▶ _Lesetext_
◆ ◆ ◆ ◆

Als weitere Risiken für den Haushalt müssten die Energiekostensteigerungen genannt werden. Zur Bewirtschaftung der eigenen Räumlichkeiten bzw. Infrastruktur müsse allein aus dem Bereich Gebäudemanagement eine Größenordnung von 1,5 bis 4 Mio. Euro zusätzlicher prognostizierter Aufwand konstatiert werden. Die tatsächliche Größe werde sicher auch davon abhängen, ob bestimmte, selbst vorgegebene, Sparziele verwirklicht werden können. Entscheidend sei hier aber im Wesentlichen, inwiefern Mittel des Bundes oder des Landes die Energiekostensteigerungen abfedern könnten.

 

Im Zusammenhang mit Baupreissteigerungen müsse gegenwärtig ein Ausschreibungsrisiko in Höhe von rund 20% festgestellt werden. In dem Zusammenhang kündigt Frau Grehling für die anstehende Ratssitzung eine kurzfristig nachzureichende Vorlage an, welche die Kostensteigerung bei der Hüllsanierung im Inda-Gymnasium zum Inhalt haben werde. Diese Kostensteigerung betrage ca. 1,5 Mio. Euro, davon rund 400.000 Euro als Schadensersatzleistungen.

◆ ◆ ◆ ◆

▶ _Aufgabe 1_
Beantworte zum Text über die Haushaltsrisiken diese Fragen:
(a) Wie hoch ist der zusätzliche Aufwand, der allein aus dem Gebäudemanagement erwartet wird?
(b) Wie hoch ist das Ausschreibungsrisiko, das wegen der Baupreissteigerungen festgestellt wird?
(c) Wie viel von der Kostensteigerung bei der Hüllsanierung im Inda-Gymnasium sind Schadensersatzleistungen?
▶ _Aufgabe 2_
Schreib aus dem Text über die Haushaltsrisiken alles von „Im Zusammenhang mit“ bis hinunter zu „Euro als Schadensersatzleistungen.“ genau ab.

▶ _Eingabedaten_

◆ ◆ ◆ ◆

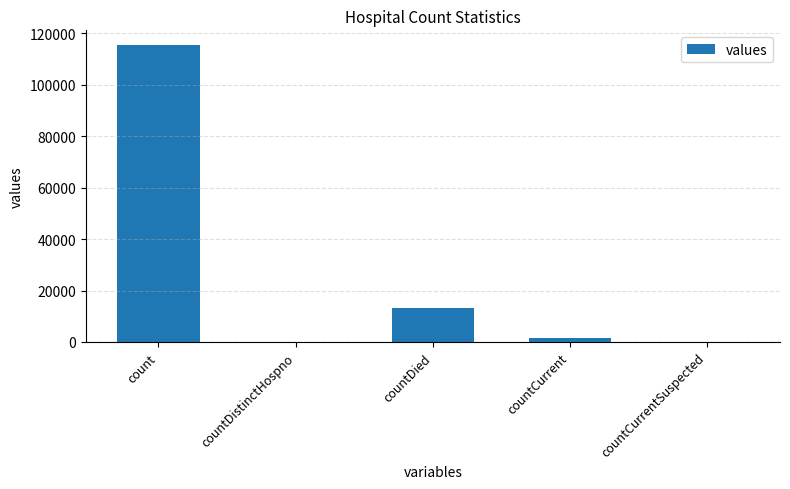

Is it true that the value at countDied is 13343?

True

◆ ◆ ◆ ◆

▶ _Lösung 1_
(a) 1,5 bis 4 Mio. Euro
(b) rund 20 %
(c) rund 400.000 Euro

▶ _Lösung 2_
Im Zusammenhang mit Baupreissteigerungen müsse gegenwärtig ein Ausschreibungsrisiko in Höhe von rund 20% festgestellt werden. In dem Zusammenhang kündigt Frau Grehling für die anstehende Ratssitzung eine kurzfristig nachzureichende Vorlage an, welche die Kostensteigerung bei der Hüllsanierung im Inda-Gymnasium zum Inhalt haben werde. Diese Kostensteigerung betrage ca. 1,5 Mio. Euro, davon rund 400.000 Euro als Schadensersatzleistungen.